Hoteles sin armarios, maletas inteligentes y muy poca ropa

 

Las nuevas generaciones han cambiado los viajes tal y como los conoces. Hacer turismo, las guías de viaje o llevar la maleta cargada de ropa son hábitos del pasado.

El nuevo viajero busca experiencias, insights en tiempo real y destinos en los que pueda incorporar prendas-recuerdo a su armario. Así es la nueva tendencia en viajes. Hoteles sin armarios

Hoteles sin armarios

Son la generación que ha salido del armario con más rapidez y facilidad en lo social y en lo sexual. Pero su fobia al “closet” la trasladan también a su forma de viajar. Un informe sobre hábitos viajeros a nivel internacional ha revelado que los millennials viajan sin deshacer la maleta. No usan los armarios de los hoteles, por lo que muchas cadenas están planteado en sus nuevas aperturas habitaciones con espacios de almacenaje abierto. Para ellos se ha pensado, al milímetro, el hotel Made, en NY.

Exploradores 2.0

Una guía de viajes en papel es para un millennial un objeto de museo. No sólo por el soporte en sí (que también), sino porque su contenido probablemente se haya quedado obsoleto antes de que la guía se publicara. ¡Online, por favor! Y con alertas de actualización. Si no, no es útil.

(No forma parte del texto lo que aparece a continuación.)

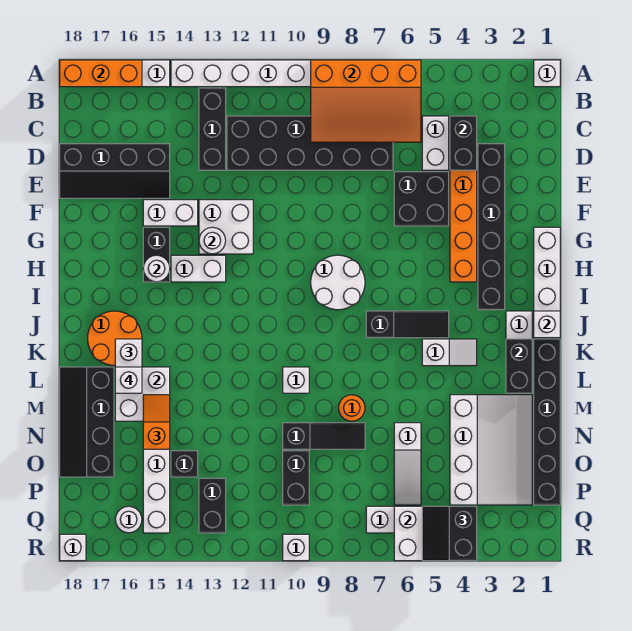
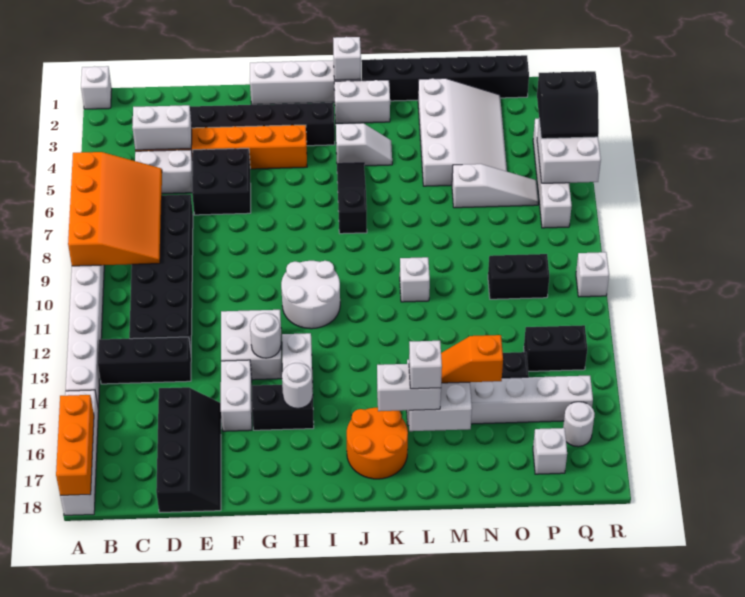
black 1x2 brick [450,116,477,170] -> white 1x2 brick [132,105,192,150]
white 2x2 round brick [311,255,365,310] -> white 2x2 round brick moved to [281,261,340,329]
black 1x2 brick [506,339,532,393] -> none
white 1x2 slope [422,339,477,366] -> white 1x2 slope turned to [336,123,392,166]
black 2x4 slope [60,367,114,477] -> none
white 3x4 slope [450,395,532,505] -> white 3x4 slope turned to [418,78,507,186]
orange 1x1 round brick [339,395,365,421] -> none
black 1x3 slope [283,423,365,449] -> none
white 1x1 brick [60,534,86,561] -> white 1x1 brick moved to [533,428,567,474]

Y en cuanto a los planes y recorridos para hacer, siempre les encontrarás lejos de las hordas de turistas. El millennial se considera un viajero que busca rincones por descubrir, alejados de las rutas comerciales. ¿Qué sentido tiene viajar si no encuentras lugares que tu móvil con cámara dual sea el primero en captar?

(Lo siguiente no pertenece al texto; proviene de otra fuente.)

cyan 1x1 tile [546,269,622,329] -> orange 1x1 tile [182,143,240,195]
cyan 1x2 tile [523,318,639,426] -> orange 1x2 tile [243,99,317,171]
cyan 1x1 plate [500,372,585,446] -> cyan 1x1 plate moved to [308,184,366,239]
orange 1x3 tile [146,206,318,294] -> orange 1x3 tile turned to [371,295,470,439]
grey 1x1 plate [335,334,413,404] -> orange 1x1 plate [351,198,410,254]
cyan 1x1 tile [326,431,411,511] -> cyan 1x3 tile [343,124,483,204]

Viajar con lo mínimo para comprar en destino

¿Facturar, recorrer el planeta cargados con pesadas maletas, arriesgarse a que tu equipaje se quede en el camino? Los millennials parecen tenerlo claro.

Hay que viajar con lo puesto para volver con las dos piezas que ya permiten en cabina todas las aerolíneas llenas de prendas y zapatillas de marcas locales. Y si las han encontrado en un street market de un barrio emergente, mejor que mejor. Porque si hay algo que un millennial valora es la originalidad y las marcas fuera del circuito mainstream.

La maleta inteligente

La gran tendencia en equipaje: maletas que sirven para mucho más que trasportar nuestras pertenencias. Esto sí que es un buen ejemplo de adaptación al cambio. Modelos como el Seth Troxler, de la firma Horizn Studios, incorporan ya cargador de móvil, entre otras soluciones.

Peor suerte corrieron los modelos de la firma Bluesmart. Su Series 2 con cargador, geolocalización, sensor de peso y candado digital con apertura por Smartphone pasó a mejor vida por tener baterías no removibles. Cosas de la seguridad aérea… Pero el equipaje inteligente llega para quedarse y es el fin de la maleta analógica. Algo así como el “video killed the radio star” de los ´80.

Econsciencia: be green my friend

La generación 2000 hace gala de unos valores que defienden a golpe de post en sus redes sociales. Es lógico si tenemos en cuenta que son hijos del cambio climático y de la crisis estructural del capitalismo. De ahí que integren y defiendan aspectos como la ecología, la sostenibilidad o el respeto por los animales.

Gracias a ellos ha tomado fuera una corriente viajera a favor de los eco-hoteles, de eliminar la huella de carbón y de recorrer el mundo de forma sostenible. También son muy millennial los planes de inmersión cultural que permiten poner en valor la riqueza local de destinos olvidados por los grandes touroperadores. Un buen ejemplo de resort sin huella de carbono es el LUX* Belle Mare, en Isla Mauricio.